Ketika itu terjadi, orang itu akan menggantikan emosi
negatif yang terkait dengan tidak mengampuni seperti kemarahan, dendam, dan
dendam dengan emosi positif seperti empati, kasih sayang, simpati, dan cinta
altruistik.
Mereka berpendapat bahwa perubahan dalam pengampunan
emosional, ketika dimulai dan bergerak menuju penyelesaian, akan tercermin
paling akurat oleh perubahan emosi, bukan oleh perubahan dalam pikiran,
motivasi, atau perilaku, meskipun itu akan sering terjadi juga.

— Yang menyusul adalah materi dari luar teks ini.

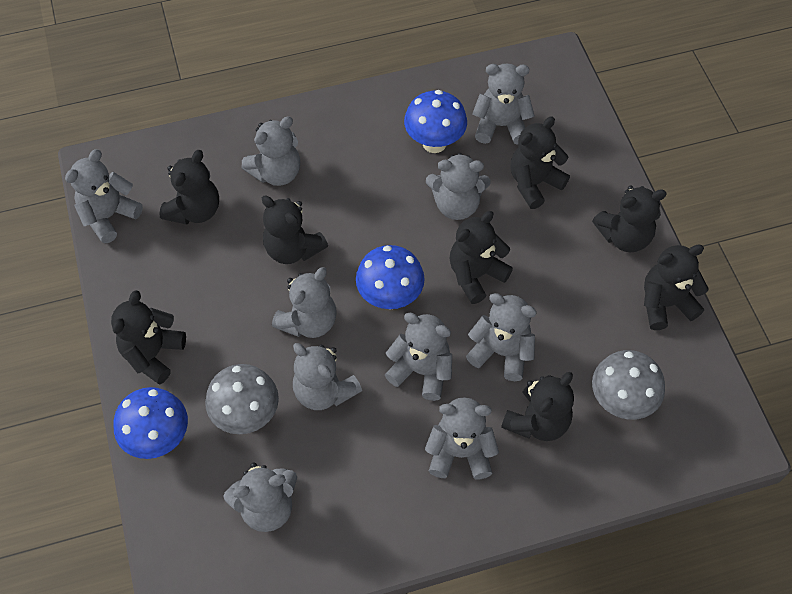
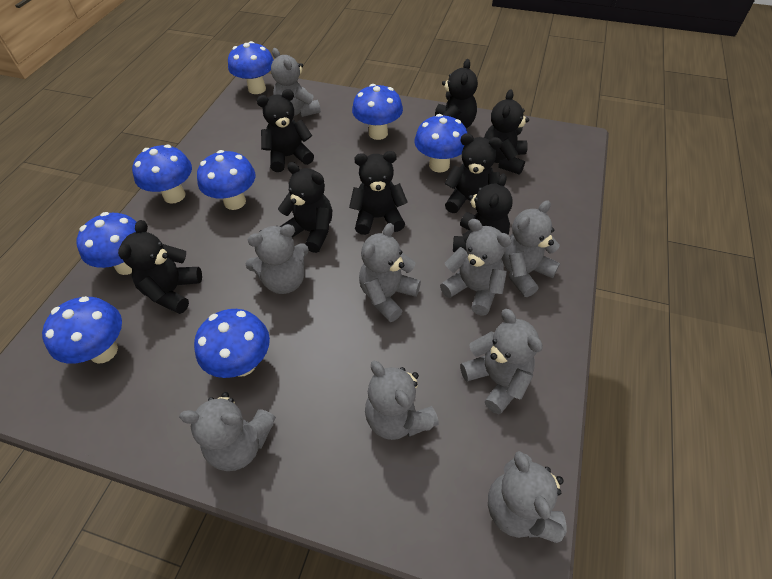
blue mushroom: 3 -> 8
grey mushroom: 2 -> 0
grey teddy bear: 10 -> 9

4. Forgiveness as a Process
Enright dan Fitzgibbons (2015) percaya bahwa ketiga aspek pemaafan
perlu diubah, yaitu kognitif, afektif, dan perilaku, jika seseorang ingin
memaafkan sepenuhnya.
Mereka berpendapat bahwa seseorang harus memiliki bentuk
kesiapan emosional untuk memaafkan sebelum mereka cenderung menerima memaafkan.
Proses pengampunan dapat mengambil banyak bentuk dan melibatkan beberapa hal
berikut: menumbuhkan penerimaan dan empati, pengambilan perspektif, dan
penemuan manfaat.
Sebagai contoh, seseorang dapat memutuskan untuk menulis
kembali kisah pelanggaran dalam jurnal dengan menggunakan satu atau lebih dari
pendekatan ini dan dengan demikian mengurangi kemarahan dan memungkinkan
penyembuhan emosional terjadi (McCullough, Root, & Cohen, 2006).
Forgiveness dalam Kajian Psikologi Positif
Dalam kajian psikologi positif, para peneliti menganggap
jika pemaafan merupakan konstruksi psikologis yang kompleks. Para peneliti
terus mempelajari dan melihat ruang yang baru serta mempertimbangkan berbagai
aspek dalam merumuskan temuan dan klaim baru yang mereka paparkan.
Selain itu,
pemaafan dimasukkan dalam kekuatan karakter (character strength) dan nilai
kebajikan (virtue) yang dapat mendorong seseorang untuk lebih merasa bahagia.
Psikologi positif telah membawa fokus yang konsisten pada
manfaat pemaafan dan menumbuhkan kepribadian yang lebih pemaaf. Beberapa
menganggap pengampunan sebagai contoh untuk psikologi klinis positif
(Worthington, Griffin, Lavelock, 2016).